The online retailer said being forced to keep the $2.3 million liability on its books for such a long time period has hurt its ability to hire new employees, buy small businesses, and expand its operations.
The case is In re Newegg Inc., 15-142, U.S. Court of Appeals for the Federal Circuit. The patent lawsuit is In re TQP Development LLC v. 1-800-Flowers.com Inc., 11-cv-00248, U.S. District Court, Eastern District of Texas (Marshall).
Apple Wins New Trial Over $533 Million Patent Damage Award
Apple Inc. won a new trial over $533 million damages awarded to a Texas patent owner in February over iTunes software.
A federal judge in Texas Tuesday threw out the award and ordered a new trial related only to damages to begin in September. The judge separately denied Apple’s request for a new trial on the question of whether the company infringed patent rights.
Apple and Samsung Electronics Co. are scheduled to ask an appeals court Thursday to put their respective cases on hold while the U.S. Patent and Trademark Office reviews the validity of the Smartflash LLC patents. The agency is considering whether the ideas, related to ways to control digital content, are eligible for legal protection.
The Smartflash patents are being reviewed under a patent office process started in 2012 to take a second look at patents for conducting finance-related business methods.
The dispute is over digital rights management and inventions related to data storage and managing access through payment systems. Smartflash claimed that iTunes used the inventions in applications such as Game Circus LLC’s Coin Dozer and 4 Pics 1 Movie.
The suit against Samsung involves Google Play, the app distribution platform for Samsung products, and Google Inc. has agreed to cover some of Samsung’s costs.
The case is Smartflash LLC v. Apple Inc., 13-447, U.S. District Court for the District of Texas (Tyler). The appeals are Smartflash LLC v. Samsung Electronics Co., 15-1707 and Smartflash v. Apple Inc., 15-1701, both U.S. Court of Appeals for the Federal Circuit (Washington).
Jawbone Seeks to Block Fitbit Imports With U.S. Trade Complaint
Jawbone filed a complaint Wednesday with the U.S. International Trade Commission that seeks to bar imports of Fitbit activity trackers into the U.S. market.

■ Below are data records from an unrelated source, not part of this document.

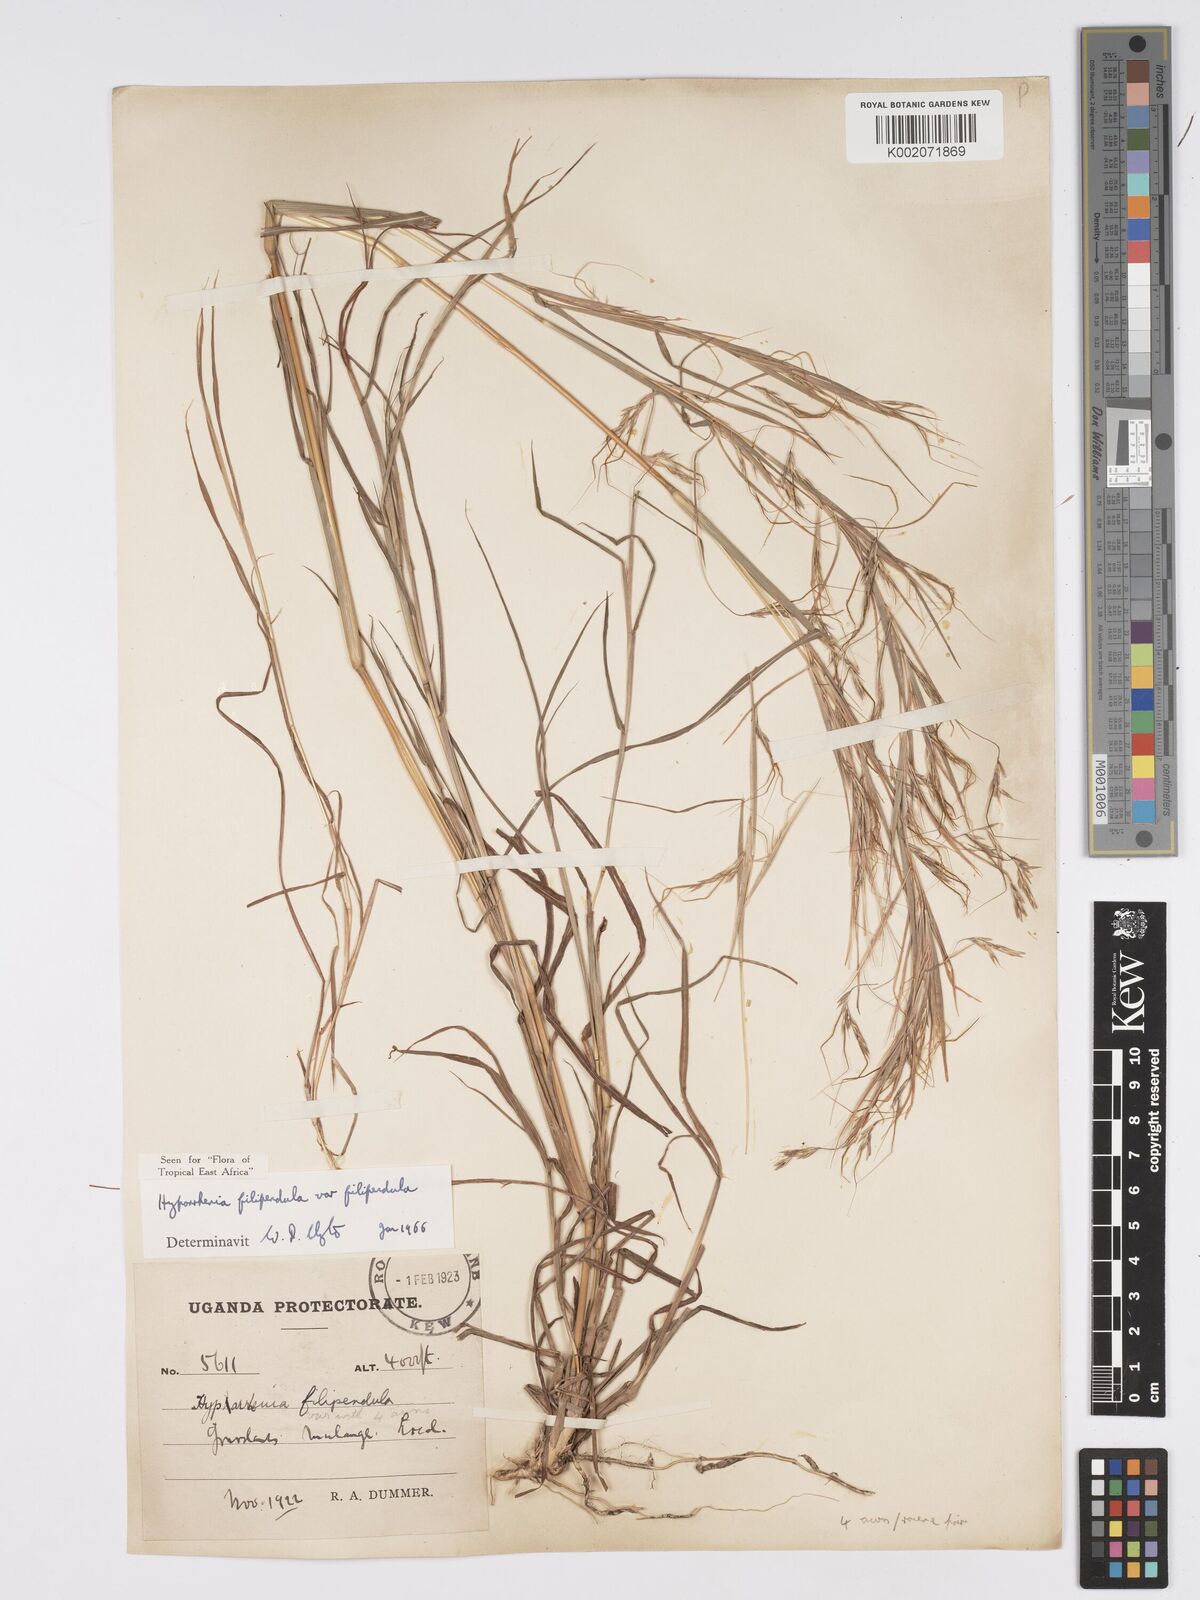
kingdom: Plantae
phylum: Tracheophyta
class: Liliopsida
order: Poales
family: Poaceae
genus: Hyparrhenia
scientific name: Hyparrhenia filipendula
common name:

The fight stems from Jawbone’s claims that Fitbit is infringing six patents, including ones for tracking a user’s sleep or activity, suggestions to achieve weight loss, protective coatings and power management.
Jawbone also accuses Fitbit of luring away employees to steal confidential supply chain and product development information.
“The poached employees have misappropriated Jawbone’s trade secret information and threaten to continue to do so as long as they remain employed by Fitbit,” Jawbone said in the trade commission complaint.
The complaint mirrors allegations in lawsuits filed last month, just before Fitbit became a publicly traded company. The Washington agency has the power to block products at the U.S. border and works more quickly than the typical U.S. court.
Flextronics International Inc., which previously made Jawbone products and now makes Fitbits, also is named in the trade complaint and accused of stealing trade secrets.
Even after the contract expired and Jawbone chose another manufacturer for its newest models, Flextronics employees continued to access Jawbone’s database of confidential documents, according to the complaint. One of those employees led the engineering team for Fitbit’s wearable products, Jawbone contends.
The ITC typically completes its cases 15 to 18 months after it institutes an investigation. The patent case is likely to be put on hold until the trade agency completes its work.
The case is In the Matter of Certain Activity Tracking Devices, Complaint No. 3075, U.S. International Trade Commission (Washington).
The district court patent case is AliphCom Inc. v. Fitbit Inc., 15cv02579, U.S. District Court for the Northern District of California (San Francisco). The trade secret case is AliphCom Inc. v. Fitbit Inc., CGC15-546004, California Superior Court, San Francisco County (San Francisco).